* **Части задания**:
**1.** Выпишите все строки, где встречается слово «colour», с учетом регистра.
**2.** Допишите продолжение статьи о романе Пелевина «Тайные виды на гору Фудзи», начав сразу после ее последнего предложения.

* **Исходный текст**:
----

Коан года
«Тайные виды на гору Фудзи» Виктора Пелевина погрузили Андрея Архангельского в медитативное состояние
Новый роман Виктора Пелевина «Тайные виды на гору Фудзи» призывает читателя полагаться более на себя, чем на писателя. Обозреватель «Огонька» согласен с такой постановкой вопроса и вместо рецензии написал медитацию
Еще со времен сборника «Ананасная вода для прекрасной дамы» (2010) Пелевин незаметно описывает в романах собственный писательский опыт. Это можно считать ключом к его творчеству последних, скажем, 10 лет. Например, в прошлой книге iPhuck 10 Пелевин давал понять, что не стоит ждать от него откровений, потому что все буквы и смыслы есть лишь часть общей словопомольной машины мира; а то, что мы считаем новизной, является лишь ошибкой, сбоем системы. В новой книге Пелевин идет еще дальше: весь фокус «удовольствия от литературы» теперь зависит не от писателя, которого уже можно брать в кавычки, а от читателя.

----

* **Данные для задания**:
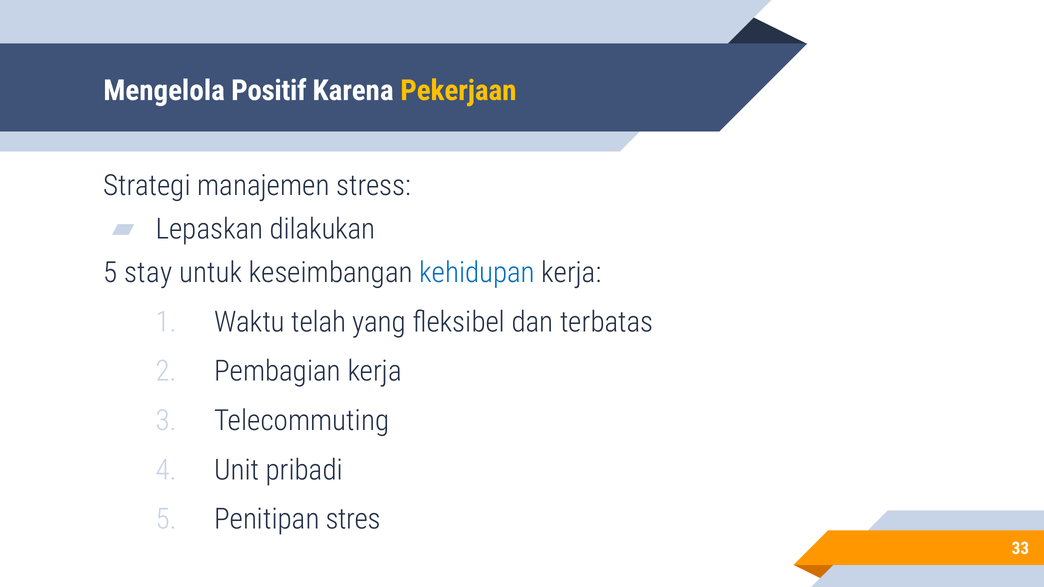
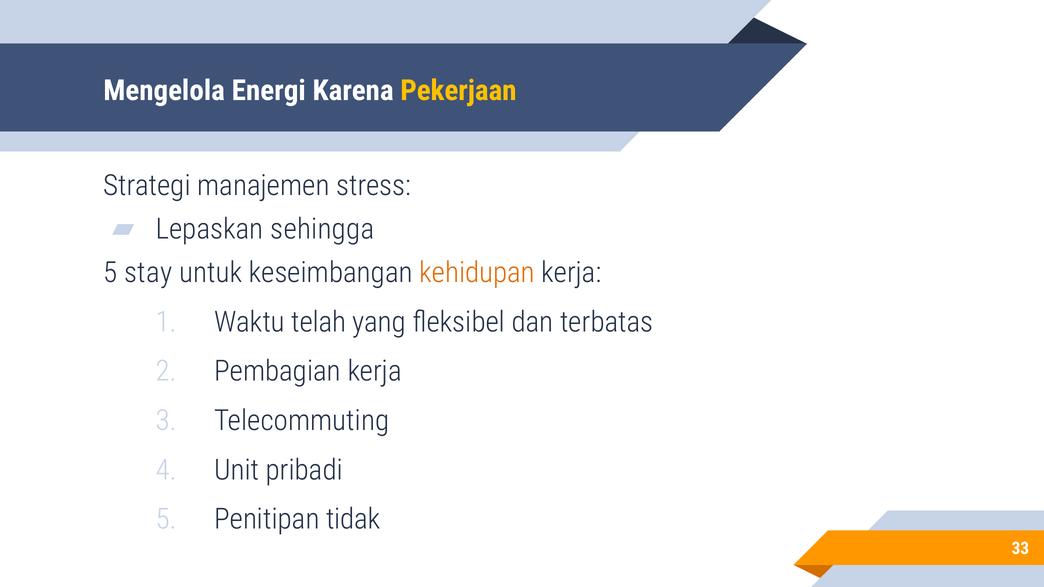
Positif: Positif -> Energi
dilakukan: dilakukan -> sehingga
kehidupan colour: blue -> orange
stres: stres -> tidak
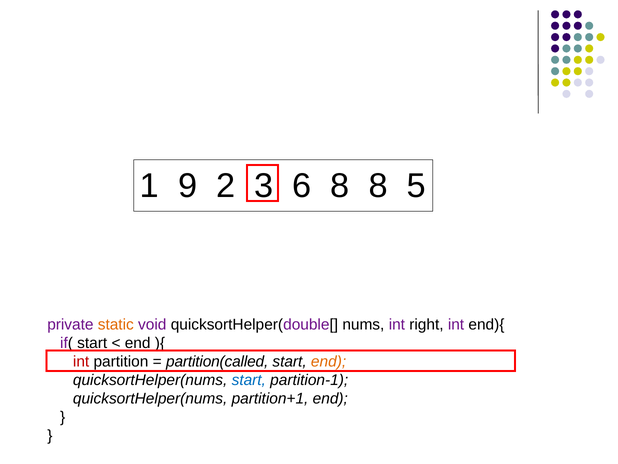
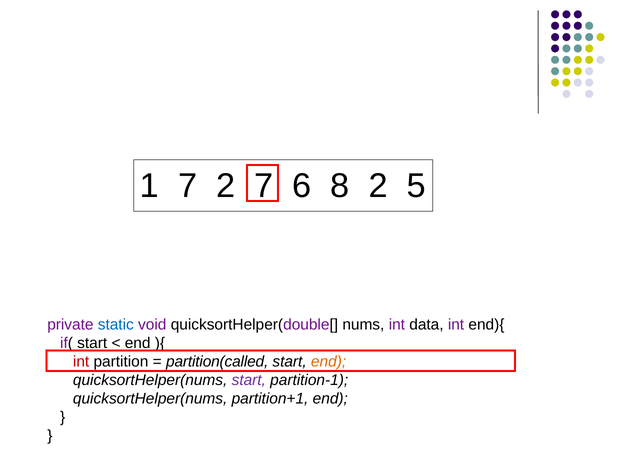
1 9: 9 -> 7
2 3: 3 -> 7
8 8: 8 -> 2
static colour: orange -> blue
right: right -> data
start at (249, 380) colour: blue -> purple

----

* **Ответы по порядку**:
**1.**
kehidupan colour: blue -> orange
static colour: orange -> blue
start at (249, 380) colour: blue -> purple

**2.**
У олигарха Федора Семеновича (доли в торговых сетях, агропроме, гостиничном бизнесе, последняя инвестиция — сеть охотничьих ресторанов «Вино и колбаса») своего миллиарда еще нет, но в нижнюю часть всех списков и рейтингов он уже входит. То есть по земным меркам у него все есть, и теперь он по совету друзей хочет купить, попросту говоря, само счастье: не мимолетное, как у простых людей, а как бы целиком, пакетом. Задача не из простых — человеческое счастье складывается из много каких элементов, оно тесно связано с нашим прошлым. А главное — наше счастье неотделимо от наших же несчастий; этот парадокс и становится двигателем сюжета. Но какие-то отдельные несчастья в прошлом можно еще исправить, чем в первую очередь Федор Семенович и занимается. А затем уже приступает к погружению в счастье как таковое и вскоре начинает получать настоящий, ни с чем не сравнимый кайф — от понимания мимолетности всего сущего, непостоянства феноменов, растворения собственного я. Обычная буддийская практика, но, естественно, герой достигает этого не своими силами, но усилиями буддийских монахов, чье духовное совершенство теперь можно ретранслировать с помощью технологий в чужое сознание. Это эксплуатация уже не чужого труда, а чужого духа, капитализм на новом этапе, так сказать; то, что одними достигается с помощью духовной дисциплины, другие теперь могут купить за деньги.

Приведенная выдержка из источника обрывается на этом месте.